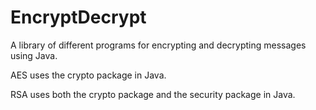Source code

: # EncryptDecrypt

A library of different programs for encrypting and decrypting messages using Java. 

AES uses the crypto package in Java. 

RSA uses both the crypto package and the security package in Java.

★ ★ ★

Work required | Rewrite the source text of the items above, replacing every "package" with "module" and changing nothing else. Omit the pictures.

Result of this exercise |
Source code

: # EncryptDecrypt

A library of different programs for encrypting and decrypting messages using Java. 

AES uses the crypto module in Java. 

RSA uses both the crypto module and the security module in Java.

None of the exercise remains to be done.